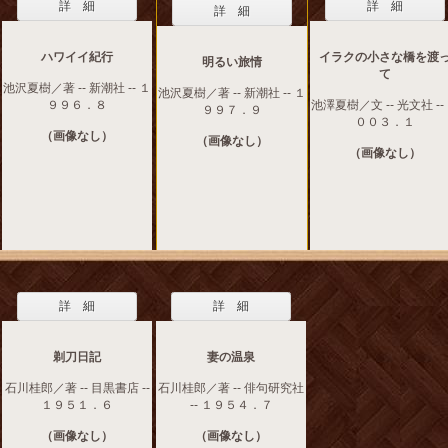
詳 細
詳 細
詳 細
ハワイイ紀行
イラクの小さな橋を渡
明るい旅情
て
池沢夏樹／著 -- 新潮社 -- １
池沢夏樹／著 -- 新潮社 -- １
９９６．８
池澤夏樹／文 -- 光文社 --
９９７．９
００３．１
（画像なし）
（画像なし）
（画像なし）
詳 細
詳 細
剃刀日記
妻の温泉
石川桂郎／著 -- 目黒書店 --
石川桂郎／著 -- 俳句研究社
１９５１．６
-- １９５４．７
（画像なし）
（画像なし）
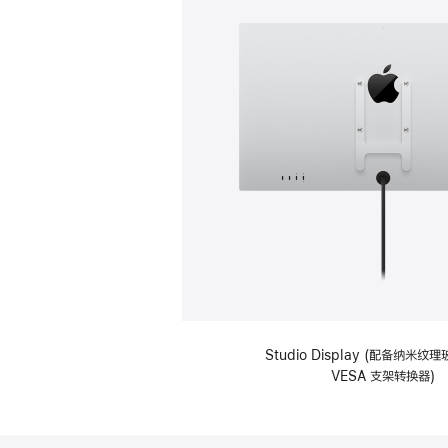
Studio Display (配备纳米
VESA 支架转换器)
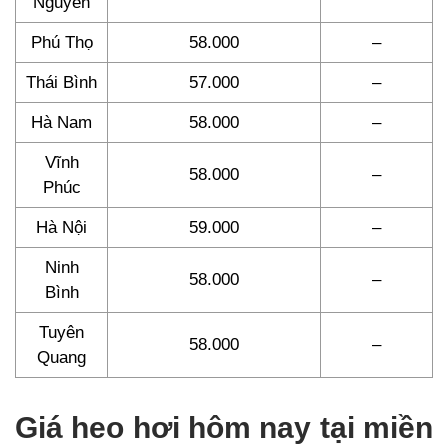
Nguyên
Phú Thọ
58.000
–
Thái Bình
57.000
–
Hà Nam
58.000
–
Vĩnh
58.000
–
Phúc
Hà Nội
59.000
–
Ninh
58.000
–
Bình
Tuyên
58.000
–
Quang
Giá heo hơi hôm nay tại miền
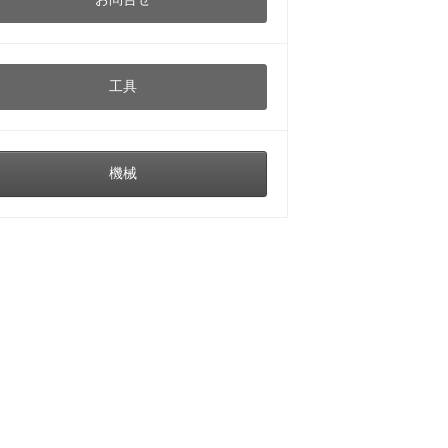
工具
機械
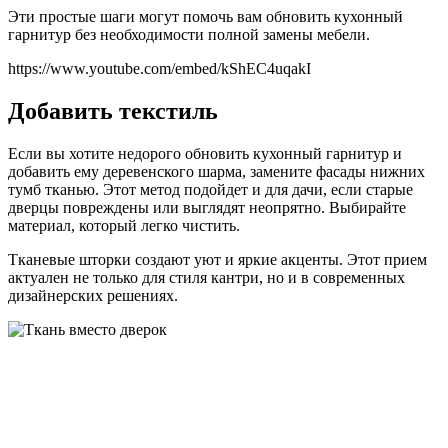
Эти простые шаги могут помочь вам обновить кухонный
гарнитур без необходимости полной замены мебели.
https://www.youtube.com/embed/kShEC4uqakI
Добавить текстиль
Если вы хотите недорого обновить кухонный гарнитур и
добавить ему деревенского шарма, замените фасады нижних
тумб тканью. Этот метод подойдет и для дачи, если старые
дверцы повреждены или выглядят неопрятно. Выбирайте
материал, который легко чистить.
Тканевые шторки создают уют и яркие акценты. Этот прием
актуален не только для стиля кантри, но и в современных
дизайнерских решениях.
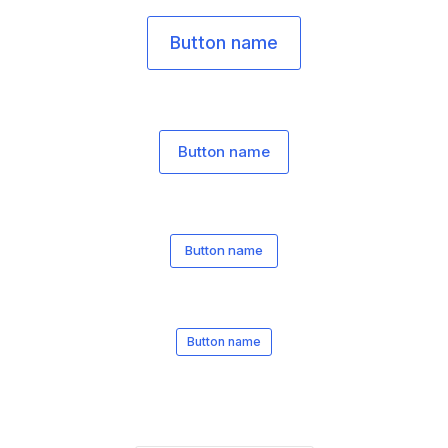
Button name
Button name
Button name
Button name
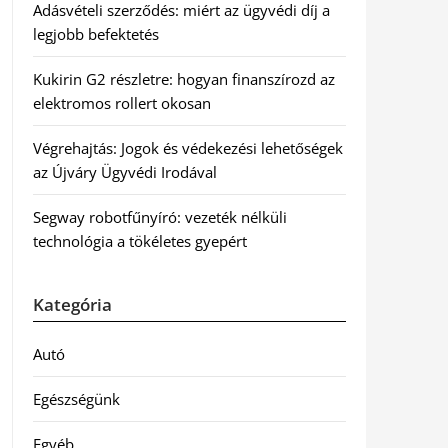
Adásvételi szerződés: miért az ügyvédi díj a
legjobb befektetés
Kukirin G2 részletre: hogyan finanszírozd az
elektromos rollert okosan
Végrehajtás: Jogok és védekezési lehetőségek
az Újváry Ügyvédi Irodával
Segway robotfűnyíró: vezeték nélküli
technológia a tökéletes gyepért
Kategória
Autó
Egészségünk
Egyéb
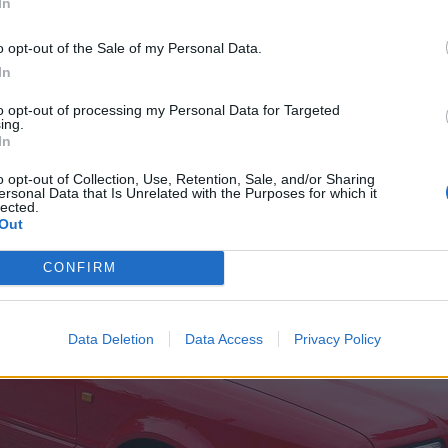
In
o opt-out of the Sale of my Personal Data.
In
to opt-out of processing my Personal Data for Targeted
ing.
o con carroceria b4.
In
o opt-out of Collection, Use, Retention, Sale, and/or Sharing
ersonal Data that Is Unrelated with the Purposes for which it
lected.
Out
CONFIRM
Data Deletion
Data Access
Privacy Policy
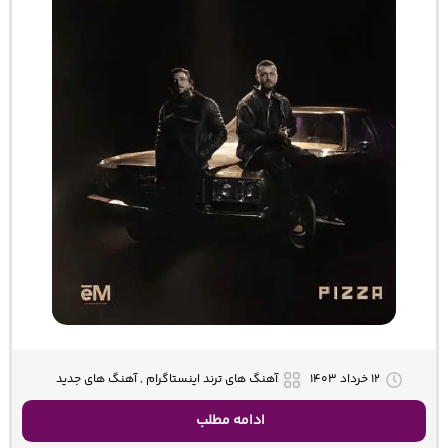
۱۲ خرداد ۱۴۰۳
آهنگ های ترند اینستاگرام , آهنگ های جدید
ادامه مطلب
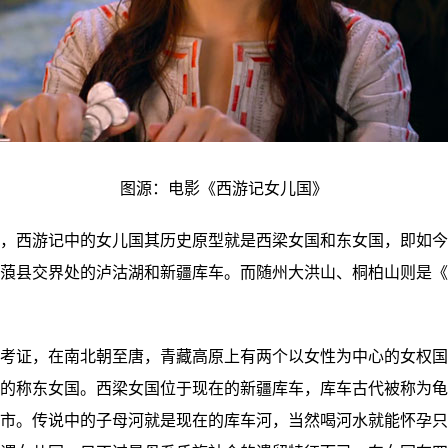
图源：电影《西游记女儿国》
，西游记中的女儿国其历史原型就是西梁女国和东女国，即如今
蒗县交界处的泸沽湖和新疆库车。而随州大洪山、桐柏山则是《
考证，在南北朝至唐，青藏高原上有两个以女性为中心的女权国
的称东女国。西梁女国位于现在的新疆库车，库车古代被称为龟
市。传说中的子母河就是现在的库车河，当然喝河水就能怀孕只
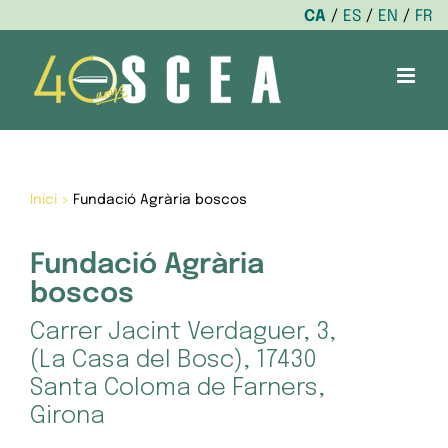
CA
ES
EN
FR
Skip
to
content
Inici
>
Fundació Agrària boscos
Fundació Agrària
boscos
Carrer Jacint Verdaguer, 3,
(La Casa del Bosc), 17430
Santa Coloma de Farners,
Girona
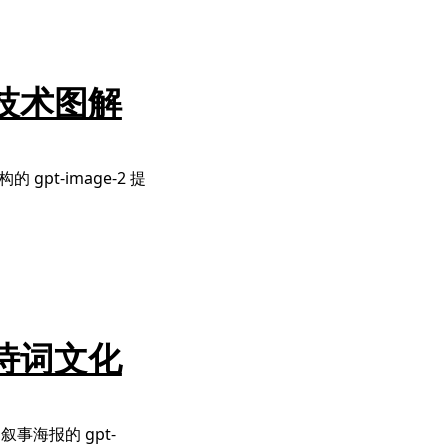
享：技术图解
gpt-image-2 提
享：诗词文化
海报的 gpt-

------------------------------------------------

WORK TO BE COMPLETED
A faithful, word-for-word copy of the records above, pictures left out, is the answer.

YOUR RESPONSE
詳 細
詳 細
詳 細
ハワイイ紀行
イラクの小さな橋を渡
明るい旅情
て
池沢夏樹／著 -- 新潮社 -- １
池沢夏樹／著 -- 新潮社 -- １
９９６．８
池澤夏樹／文 -- 光文社 --
９９７．９
００３．１
（画像なし）
（画像なし）
（画像なし）
詳 細
詳 細
剃刀日記
妻の温泉
石川桂郎／著 -- 目黒書店 --
石川桂郎／著 -- 俳句研究社
１９５１．６
-- １９５４．７
（画像なし）
（画像なし）
Studio Display (配备纳米
VESA 支架转换器)
Nguyên
Phú Thọ
58.000
–
Thái Bình
57.000
–
Hà Nam
58.000
–
Vĩnh
58.000
–
Phúc
Hà Nội
59.000
–
Ninh
58.000
–
Bình
Tuyên
58.000
–
Quang
Giá heo hơi hôm nay tại miền
工具
機械
Эти простые шаги могут помочь вам обновить кухонный
гарнитур без необходимости полной замены мебели.
https://www.youtube.com/embed/kShEC4uqakI
Добавить текстиль
Если вы хотите недорого обновить кухонный гарнитур и
добавить ему деревенского шарма, замените фасады нижних
тумб тканью. Этот метод подойдет и для дачи, если старые
дверцы повреждены или выглядят неопрятно. Выбирайте
материал, который легко чистить.
Тканевые шторки создают уют и яркие акценты. Этот прием
актуален не только для стиля кантри, но и в современных
дизайнерских решениях.
Button name
Button name
Button name
Button name
Adásvételi szerződés: miért az ügyvédi díj a
legjobb befektetés
Kukirin G2 részletre: hogyan finanszírozd az
elektromos rollert okosan
Végrehajtás: Jogok és védekezési lehetőségek
az Újváry Ügyvédi Irodával
Segway robotfűnyíró: vezeték nélküli
technológia a tökéletes gyepért
Kategória
Autó
Egészségünk
Egyéb
In
o opt-out of the Sale of my Personal Data.
In
to opt-out of processing my Personal Data for Targeted
ing.
o con carroceria b4.
In
o opt-out of Collection, Use, Retention, Sale, and/or Sharing
ersonal Data that Is Unrelated with the Purposes for which it
lected.
Out
CONFIRM
Data Deletion
Data Access
Privacy Policy
۱۲ خرداد ۱۴۰۳
آهنگ های ترند اینستاگرام , آهنگ های جدید
ادامه مطلب
图源：电影《西游记女儿国》
，西游记中的女儿国其历史原型就是西梁女国和东女国，即如今
蒗县交界处的泸沽湖和新疆库车。而随州大洪山、桐柏山则是《
考证，在南北朝至唐，青藏高原上有两个以女性为中心的女权国
的称东女国。西梁女国位于现在的新疆库车，库车古代被称为龟
市。传说中的子母河就是现在的库车河，当然喝河水就能怀孕只
CA
ES
EN
FR
Skip
to
content
Inici
>
Fundació Agrària boscos
Fundació Agrària
boscos
Carrer Jacint Verdaguer, 3,
(La Casa del Bosc), 17430
Santa Coloma de Farners,
Girona
享：技术图解
gpt-image-2 提
享：诗词文化
海报的 gpt-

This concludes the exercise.